Ik help je met je verhaal

Verdrietig en vrolijk

Je zou het niet zeggen als je mijn moeder vrolijk ziet dansen bij elke muzikale activiteit in de Lawet, maar ze heeft ook een verdrietige kant. Dan mist ze mijn vader.

“Oh, ik mis ineens mijn lieve Hans zo. Ik kon altijd alles aan hem vragen maar nu is hij er niet meer. Hij kon niet meer zien hè, dus voor hem is het beter, maar voor mij niet. Hoe lang is hij eigenlijk al dood? Wat, al meer dan drie jaar, zo lang al.”
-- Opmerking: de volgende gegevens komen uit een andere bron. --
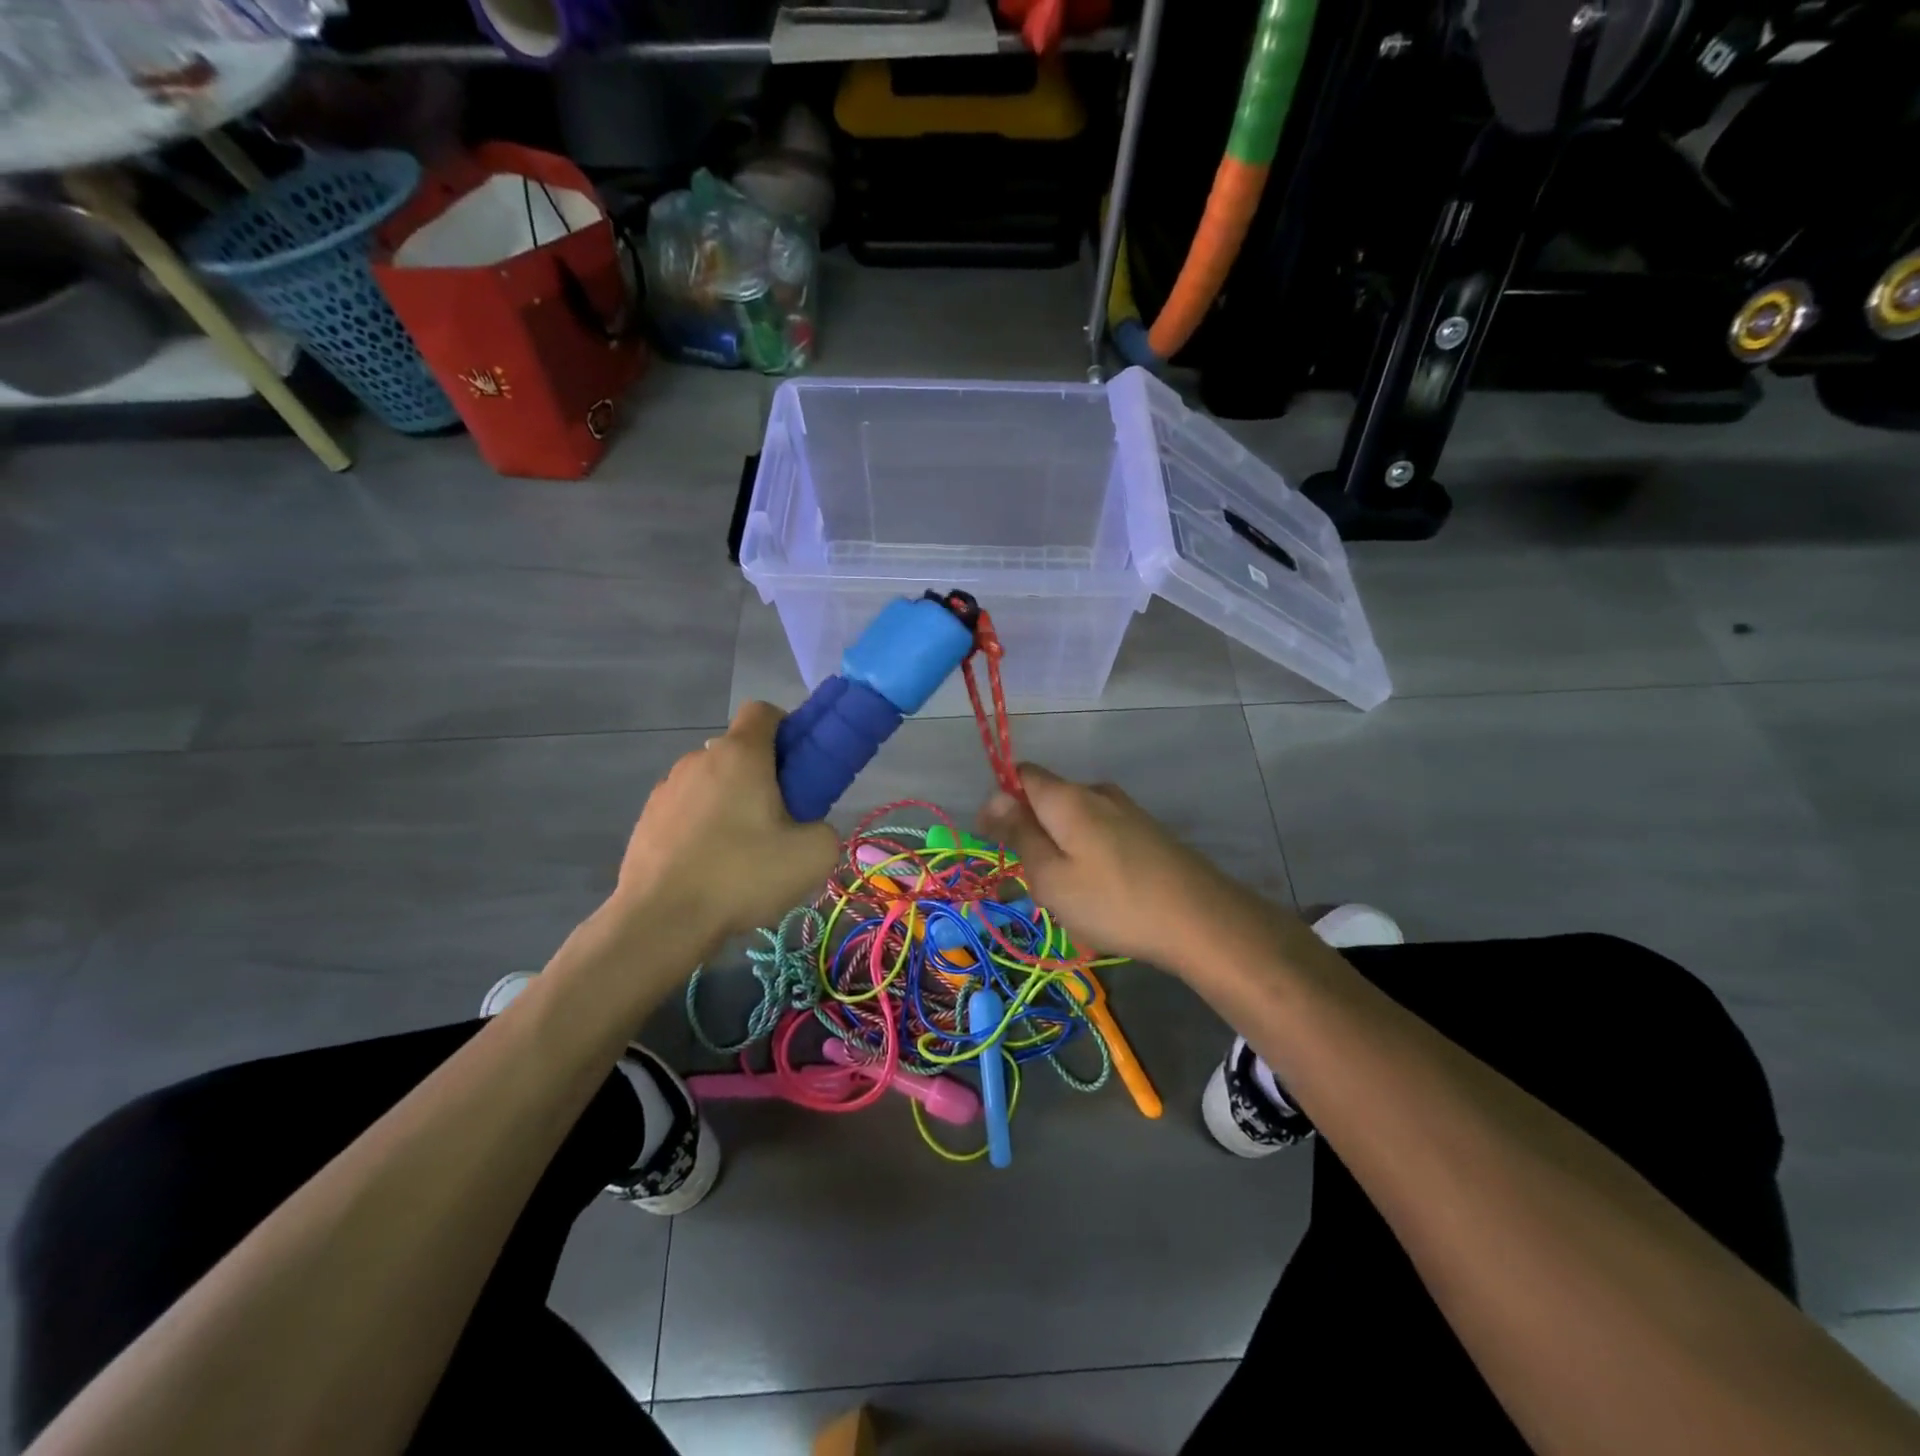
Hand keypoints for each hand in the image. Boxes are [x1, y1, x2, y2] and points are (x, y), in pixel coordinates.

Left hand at [615, 702, 838, 945]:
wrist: (661, 921)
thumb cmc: (742, 875)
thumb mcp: (813, 855)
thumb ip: (825, 828)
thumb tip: (809, 828)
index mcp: (740, 755)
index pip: (764, 711)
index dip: (787, 729)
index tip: (799, 766)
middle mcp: (699, 759)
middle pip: (738, 751)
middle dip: (761, 775)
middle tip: (779, 820)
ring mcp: (666, 789)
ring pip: (711, 782)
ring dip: (729, 802)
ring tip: (740, 853)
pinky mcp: (646, 820)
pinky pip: (686, 810)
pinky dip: (702, 826)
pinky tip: (709, 867)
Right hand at [977, 762, 1264, 971]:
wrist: (1202, 921)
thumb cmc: (1112, 901)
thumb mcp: (1050, 876)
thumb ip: (1020, 833)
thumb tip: (995, 798)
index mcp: (1067, 797)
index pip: (1021, 774)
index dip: (999, 800)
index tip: (991, 839)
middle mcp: (1097, 792)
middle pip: (1048, 798)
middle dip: (1029, 830)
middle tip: (1027, 880)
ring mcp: (1127, 811)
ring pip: (1075, 820)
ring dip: (1058, 847)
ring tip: (1063, 895)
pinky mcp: (1148, 833)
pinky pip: (1101, 834)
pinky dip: (1085, 855)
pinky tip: (1097, 892)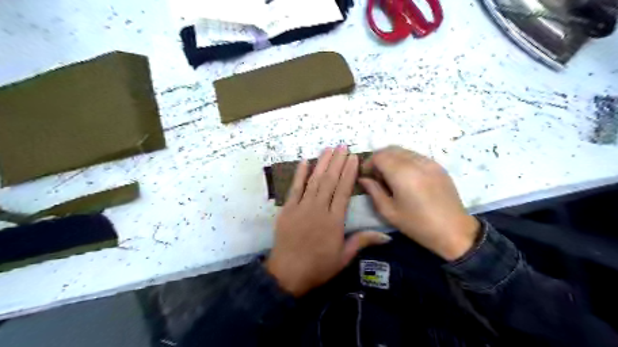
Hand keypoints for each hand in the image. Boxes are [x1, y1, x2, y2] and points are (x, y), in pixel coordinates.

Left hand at [266, 145, 390, 295]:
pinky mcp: (287, 209)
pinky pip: (295, 188)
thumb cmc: (318, 267)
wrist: (287, 274)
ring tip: (329, 148)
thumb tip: (387, 235)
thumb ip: (363, 241)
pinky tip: (305, 161)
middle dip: (337, 162)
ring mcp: (301, 207)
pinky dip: (300, 174)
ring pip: (314, 181)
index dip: (349, 172)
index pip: (343, 191)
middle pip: (330, 181)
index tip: (353, 157)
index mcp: (334, 220)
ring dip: (322, 163)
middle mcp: (319, 209)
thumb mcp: (344, 257)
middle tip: (343, 145)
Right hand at [358, 145, 481, 259]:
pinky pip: (416, 156)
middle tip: (376, 176)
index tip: (366, 175)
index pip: (379, 156)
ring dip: (392, 159)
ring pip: (403, 151)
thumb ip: (373, 191)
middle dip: (379, 159)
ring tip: (391, 177)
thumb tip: (363, 178)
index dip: (368, 163)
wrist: (453, 231)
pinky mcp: (438, 166)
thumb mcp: (389, 211)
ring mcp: (429, 162)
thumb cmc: (417, 224)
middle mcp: (416, 162)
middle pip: (390, 149)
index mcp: (402, 174)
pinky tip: (406, 177)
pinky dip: (405, 161)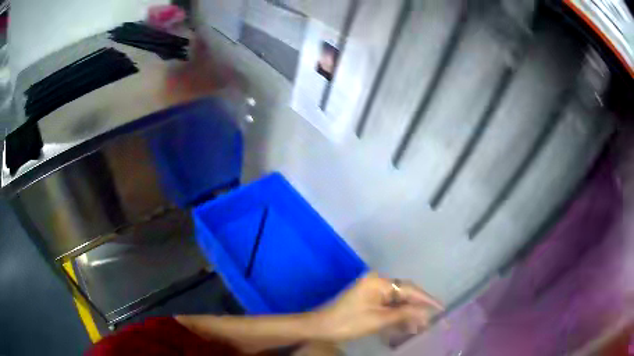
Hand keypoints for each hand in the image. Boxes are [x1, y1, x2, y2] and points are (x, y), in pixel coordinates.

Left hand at [315, 272, 443, 340]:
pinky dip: (397, 315)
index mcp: (379, 282)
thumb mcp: (379, 320)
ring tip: (419, 327)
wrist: (321, 327)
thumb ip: (404, 314)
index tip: (441, 307)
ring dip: (408, 314)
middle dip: (417, 308)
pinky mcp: (369, 299)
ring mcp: (373, 290)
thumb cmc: (349, 323)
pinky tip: (405, 325)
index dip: (427, 299)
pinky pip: (388, 305)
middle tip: (431, 321)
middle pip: (404, 294)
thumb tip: (426, 313)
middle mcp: (378, 282)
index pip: (410, 289)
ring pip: (398, 301)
Eerlijk gezegd weet ik nog steeds niet goed hoe ik het beste kan omgaan met zo’n bui. Ik wil haar verdriet respecteren en tegelijkertijd voorkomen dat ze erin verzuipt, want die neiging heeft ze soms. Een van mijn strategieën is om haar emoties te benoemen als golven, dat ze er allemaal mogen zijn, de trieste golf van nu en de vrolijke die er binnenkort aankomt. Soms vertel ik dat ze mijn vader zo mist omdat ze het zo goed hebben gehad samen, dat het grote verdriet de keerzijde is van hun grote liefde.

Zijn we buiten, dan vestig ik haar aandacht op het hier en nu. Wat valt er te zien (bomen met bulten, zwemmende eendjes), horen (vogelgezang, pratende mensen), ruiken (frisse buitenlucht) en voelen (de wind door haar haren).
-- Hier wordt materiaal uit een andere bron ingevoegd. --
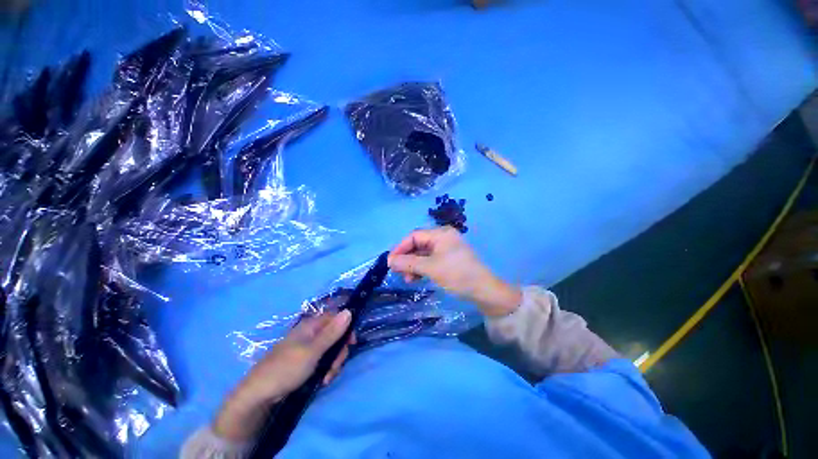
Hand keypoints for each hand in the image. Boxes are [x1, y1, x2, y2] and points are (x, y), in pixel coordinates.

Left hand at [213, 311, 353, 440]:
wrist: (258, 395)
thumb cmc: (286, 369)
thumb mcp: (313, 351)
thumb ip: (332, 333)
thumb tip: (349, 311)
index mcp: (311, 326)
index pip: (335, 318)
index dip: (346, 327)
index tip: (352, 343)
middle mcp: (310, 334)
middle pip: (335, 336)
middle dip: (339, 352)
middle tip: (335, 367)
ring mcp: (307, 349)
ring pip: (330, 350)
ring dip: (333, 364)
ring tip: (327, 378)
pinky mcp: (304, 362)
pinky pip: (322, 361)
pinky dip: (325, 370)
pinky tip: (322, 381)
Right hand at [388, 227, 521, 316]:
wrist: (484, 290)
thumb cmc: (457, 275)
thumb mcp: (430, 268)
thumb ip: (408, 263)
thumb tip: (389, 261)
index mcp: (440, 233)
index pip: (414, 236)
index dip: (400, 248)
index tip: (389, 262)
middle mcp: (443, 237)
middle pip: (418, 245)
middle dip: (407, 258)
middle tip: (398, 273)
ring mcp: (447, 248)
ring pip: (423, 254)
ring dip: (413, 265)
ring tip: (408, 279)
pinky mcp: (449, 259)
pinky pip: (431, 260)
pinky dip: (422, 268)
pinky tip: (417, 278)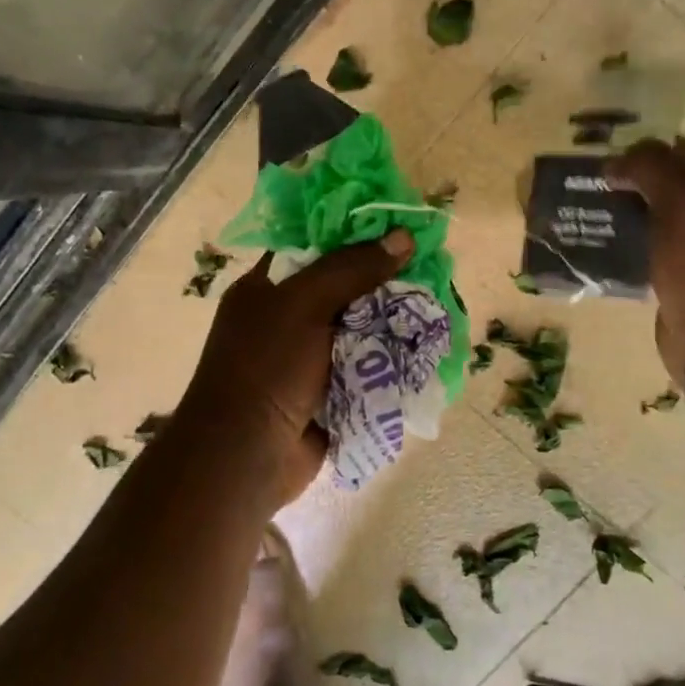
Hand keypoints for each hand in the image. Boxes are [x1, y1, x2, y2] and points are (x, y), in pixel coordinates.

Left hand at [180, 229, 413, 505]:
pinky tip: (426, 346)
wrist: (247, 457)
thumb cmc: (266, 369)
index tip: (398, 227)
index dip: (354, 233)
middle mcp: (288, 319)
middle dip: (385, 281)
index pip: (314, 245)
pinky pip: (367, 366)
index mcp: (268, 288)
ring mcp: (309, 358)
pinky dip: (391, 359)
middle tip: (430, 268)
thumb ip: (352, 268)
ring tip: (437, 305)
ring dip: (393, 322)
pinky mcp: (330, 391)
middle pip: (345, 288)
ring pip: (360, 328)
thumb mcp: (305, 304)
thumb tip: (403, 236)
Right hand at [607, 138, 684, 382]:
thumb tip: (615, 164)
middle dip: (641, 185)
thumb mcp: (680, 197)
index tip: (615, 167)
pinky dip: (640, 246)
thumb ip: (649, 165)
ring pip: (669, 218)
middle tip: (603, 191)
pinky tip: (613, 248)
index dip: (653, 153)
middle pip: (680, 184)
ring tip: (600, 217)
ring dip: (636, 216)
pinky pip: (663, 250)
Soms helpt de planning me een handje: “Mam, het is bijna tijd om te eten.”
“Ja maar, ik moet zo huilen.”
“Dat geeft niet, je mag ook huilend naar beneden.”
“Nee, nee, dat wil ik niet, dan ga ik eerst mijn gezicht afspoelen.”

Een andere aanpak is haar te laten bedenken welke mensen er wél zijn. Haar kinderen en hun partners, kleinkinderen, broers en schoonzussen, verdere familieleden, kennissen. En natuurlijk haar medebewoners en alle medewerkers die goed voor haar zorgen.
Ja, de medewerkers vindt ze allemaal lief. En creatief, denk ik erbij, want mijn moeder gaat dansen bij vrolijke noten, maar elke bewoner vraagt een andere benadering. Dat ontdekken vraagt aandacht en geduld, en dat verdient een compliment.

Deze column is eerder gepubliceerd in de Lawetkrant.